DENVER — After ripping open both sleeves of Cleveland’s alternate black jersey in the second quarter of a Nov. 2015 Cavaliers win, LeBron James let his feelings be known about the sleeved jerseys and their place in the league.
James took the high road when asked for comment after the game about the jerseys, citing “frustration” and that “it might be mental,” but the NBA and Nike, who will be taking over production of the league’s uniforms from Adidas starting next season, took serious note of James’ symbolic gesture and reportedly scrapped the sleeved concept from their plans.
Nike, meanwhile, is expected to present its initial NBA jersey designs to retailers beginning this week. The company said it doesn’t plan to produce sleeved jerseys, a style debuted by Adidas in 2013 that received mixed reviews from players and fans.
Maybe James influenced the move, maybe he didn’t, but overall, the jerseys received negative reviews from players over their four-year run. In 2014, then-Knicks guard Beno Udrih said the sleeves “bothered him and his shot,” Dirk Nowitzki called them “awful,” and Robin Lopez suggested a “mass burning” of the sleeved jerseys when they were introduced in 2013.

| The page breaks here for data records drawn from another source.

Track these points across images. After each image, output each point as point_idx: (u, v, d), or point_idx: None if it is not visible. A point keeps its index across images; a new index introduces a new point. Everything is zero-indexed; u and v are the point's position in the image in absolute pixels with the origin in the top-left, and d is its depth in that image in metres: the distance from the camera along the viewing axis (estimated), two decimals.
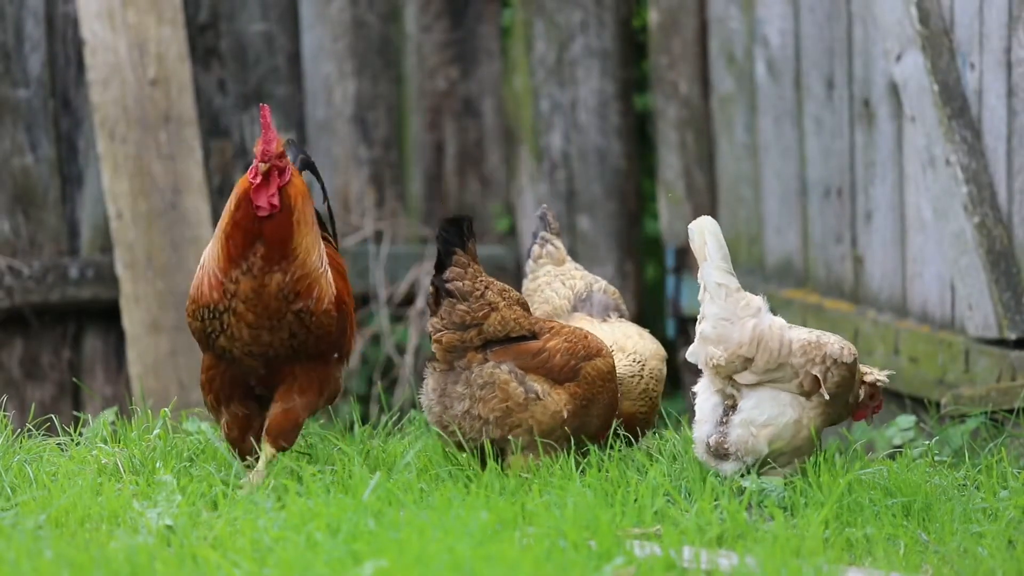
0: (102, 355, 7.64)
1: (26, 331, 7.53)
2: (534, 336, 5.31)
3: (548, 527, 4.51)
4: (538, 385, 5.25)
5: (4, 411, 5.53)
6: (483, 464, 5.23)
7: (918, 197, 6.69)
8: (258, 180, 4.97)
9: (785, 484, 5.10)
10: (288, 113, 7.92)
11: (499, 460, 5.23)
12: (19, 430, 5.50)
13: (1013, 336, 6.24)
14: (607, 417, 5.36)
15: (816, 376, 5.22)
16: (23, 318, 7.49)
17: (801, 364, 5.23)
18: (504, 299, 5.29)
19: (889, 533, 4.75)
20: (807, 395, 5.25)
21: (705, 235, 5.27)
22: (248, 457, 5.14)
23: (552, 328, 5.36)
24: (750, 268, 7.56)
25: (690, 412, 6.06)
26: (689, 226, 5.32)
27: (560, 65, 8.04)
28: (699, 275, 5.29)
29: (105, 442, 5.37)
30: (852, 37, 6.99)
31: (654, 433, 5.86)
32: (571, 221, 8.07)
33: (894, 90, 6.73)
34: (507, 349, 5.27)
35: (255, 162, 4.97)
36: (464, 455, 5.44)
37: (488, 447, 5.21)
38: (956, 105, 6.38)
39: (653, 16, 7.91)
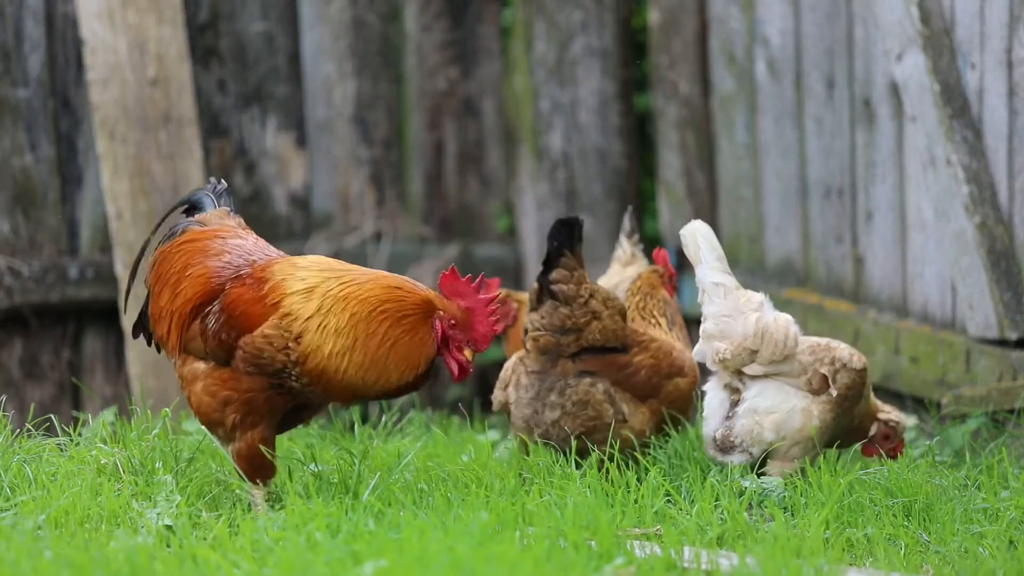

However, the Nuggets, who were a perfect 5-0 in their sleeved jerseys this season, before Saturday night’s loss to Houston, actually want to wear them more often.
“I like wearing them more than the other jerseys,” Will Barton said. “I love them.”
Denver has two alternate jerseys this season, three if you include the Rainbow Skyline Throwbacks they wore on opening night, which won’t be returning this year. The other alternates, the “WHITEGOLD” sleeved design and the yellow alternate, which the team debuted in 2012, are worn on specific games that are decided prior to the season.
“We mess with Sparky (Denver’s equipment manager) all the time saying we need to wear those jerseys more,” Gary Harris said prior to Saturday’s loss. “Because every time we wear them, we win.”
The Nuggets are 5-1 when wearing their sleeved jerseys and just 4-10 in their yellow alternates, which the team is slated to wear four more times this year. The “WHITEGOLD” jerseys aren’t scheduled to be worn again this season.
“I love them,” Harris said. “I really didn’t know what to think about the shirts at first but I think they’re pretty cool. I like wearing them.”
One veteran player told BSN Denver Saturday after the loss to the Rockets that “it really doesn’t matter to him,” what jerseys they wear but generally, his teammates do prefer to wear the sleeved jerseys because of comfort and that it doesn’t affect his shot at all.
Denver will wear their yellow alternates Monday in Houston, at home versus Oklahoma City April 9, on the road two days later in Dallas, and in Oklahoma City April 12.
With Nike ditching the sleeves and taking over production of the league’s uniforms next season, the Nuggets will retire their “WHITEGOLD” alternates to a box somewhere deep inside Pepsi Center, unless a playoff series warrants a revival come May.